Last week I encountered two incidents where I was obliged to re-examine relationships in which I took the fabric of trust as an unstated safety net. Interestingly what became exposed in these spaces of enquiry was how individuals are often emotionally intimidated by the sacrifice that may be essential for the value of trust to be evidenced, and the camouflage that is used to cover-up their inability to be honest within these situations where trust is sought.
What surfaces with every such incident where trust is squandered, is that we create and build up divides that validate suspicion. We choose to hold rigid and inflexible approaches to the governance of our personal politics and push away the very basic potential to accommodate a more inclusive philosophy.
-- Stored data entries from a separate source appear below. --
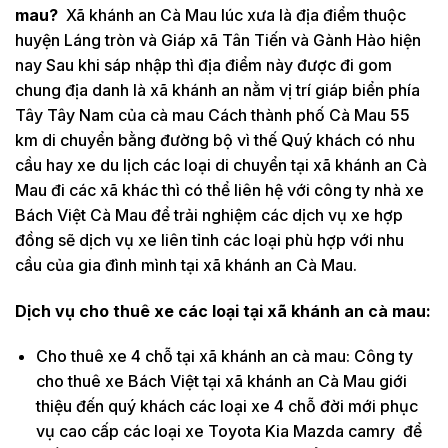
mau?
Xã khánh an Cà Mau lúc xưa là địa điểm thuộc
huyện Láng tròn và Giáp xã Tân Tiến và Gành Hào hiện
nay Sau khi sáp nhập thì địa điểm này được đi gom
chung địa danh là xã khánh an nằm vị trí giáp biển phía
Tây Tây Nam của cà mau Cách thành phố Cà Mau 55
km di chuyển bằng đường bộ vì thế Quý khách có nhu
cầu hay xe du lịch các loại di chuyển tại xã khánh an Cà
Mau đi các xã khác thì có thể liên hệ với công ty nhà xe
Bách Việt Cà Mau để trải nghiệm các dịch vụ xe hợp
đồng sẽ dịch vụ xe liên tỉnh các loại phù hợp với nhu
cầu của gia đình mình tại xã khánh an Cà Mau.
Dịch vụ cho thuê xe các loại tại xã khánh an cà mau:
Cho thuê xe 4 chỗ tại xã khánh an cà mau: Công ty
cho thuê xe Bách Việt tại xã khánh an Cà Mau giới
thiệu đến quý khách các loại xe 4 chỗ đời mới phục
vụ cao cấp các loại xe Toyota Kia Mazda camry để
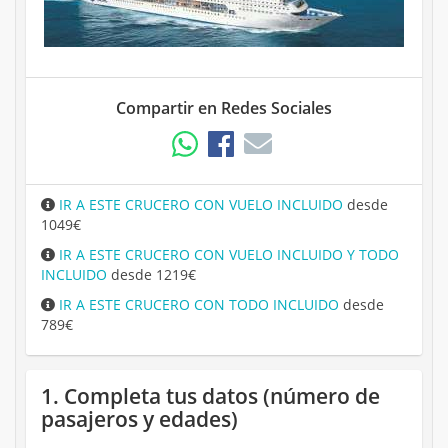
Compartir en Redes Sociales
IR A ESTE CRUCERO CON VUELO INCLUIDO
desde
1049€
IR A ESTE CRUCERO CON VUELO INCLUIDO Y TODO
INCLUIDO
desde 1219€
IR A ESTE CRUCERO CON TODO INCLUIDO
desde
789€
1. Completa tus datos (número de
pasajeros y edades)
Of course it is always more comfortable to please oneself and be free of accountability to another; but these very areas in life are the spaces of possibility to open up our worlds to an enlightenment that steers the focus away from just the self. In nurturing others is the true learning space in which we too hold the key to know ourselves better.
The gift of trust for me is priceless, and one which suggests the truth of integrity of an individual. But this has to be a self monitored conscience, dictated by the spirit of who we are and what we choose to define as our humanness.
The measure of trust is not in the articulation of how we verbalize it, but in the actions that position the engagement of consideration in the lives of others. Small gestures, or even spaces of conflict, provide us those necessary tests to evidence this gift to one another. But the rigidity of thinking trips us and obscures the wisdom that is often blatantly obvious; and we each chain ourselves and others to those mediocre choices of selfish gain alone.
I think I have had many spaces of learning that taught me to find that bridge to cross where I could discover the benefit of the risk of trust.Because of course there are umpteen times when you are flat on your face because that safety net that you believe is there to catch you, just disappears. But the lessons of hurt far out way the joy of openness that trust brings with it and the enrichment to know that others too are of consequence and in need.
For those who falter, and fear that trust will take away their freedom from them, then such tight and insular worlds will only finally suffocate the spirit to grow in harmony.